Given $x_1,\ldots,x_n$, you can define a function $f(a) = \sum_{i=1}^n (x_i-a)^2.$ This function is defined for all real $a$, and in some sense it measures the centrality of $a$.
You can try some simple example on Wolfram alpha, say "plot((a-1)^2+(a-2)^2+(a-4)^2,a=0..5)". In this case the data points are $1,2,4$, and you get a nice, parabolic-like shape (this is no coincidence). The lowest point of the function is the minimum.
The function $f(a)$ is bounded from below (since $f(a) \geq 0$), and so it cannot happen that $f(a)$ can be arbitrarily small. Therefore there must be a value below which $f(a)$ cannot reach, and moreover an optimal one - this is known as the infimum. The infimum is a value $L$ such that $f(a) \geq L$ always, and moreover for each $l > L$, there is some value of $a$ such that $f(a) < l$; that expresses the fact that $L$ is optimal.
In general, it might be that $f(a)$ can get arbitrarily close to the infimum, but never reach it.
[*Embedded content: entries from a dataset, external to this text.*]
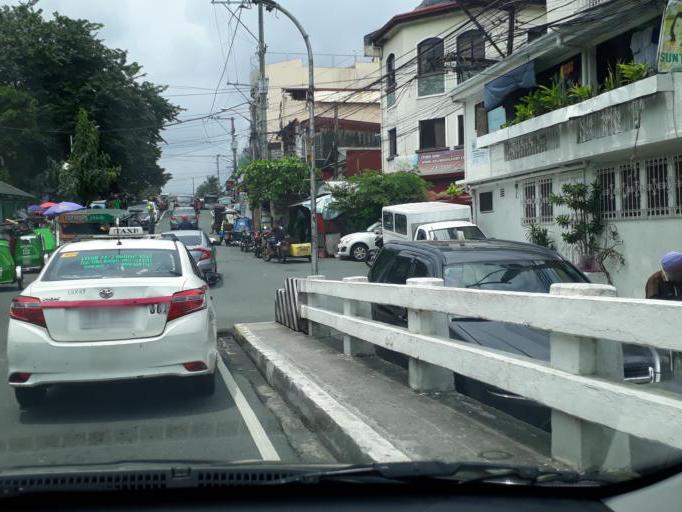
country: PH
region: Metro Manila
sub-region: San Juan
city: San Juan
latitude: 14.6251
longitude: 121.0373
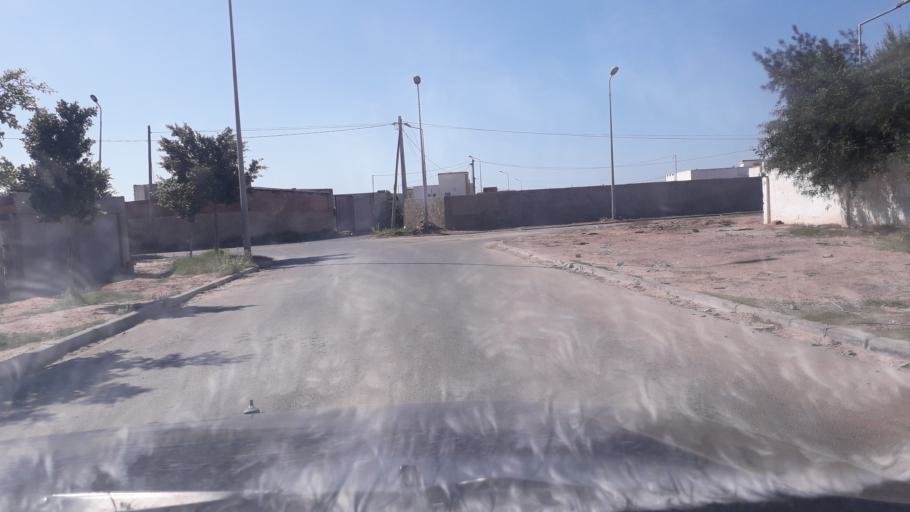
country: TN
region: Safaqis
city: Al Qarmadah
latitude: 34.8245
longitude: 10.7507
In the case at hand, this doesn't happen, and the function $f(a)$ is actually minimized at some point, namely the average (or mean).
The equation you state can be used to justify the definition of average - the average is the value that minimizes the average squared distance from the datapoints. You could choose other criteria - for example, if you replace squared distance by absolute distance, then the optimal value of $a$ is the median.
The reason that people care about squared distance is that it's much easier to work with, and the resulting theory is very nice. For example, the central limit theorem states that in many cases, processes converge to a normal distribution whose parameters depend on the mean and variance of the original distribution - the variance is just $\min f(a)$ (normalized).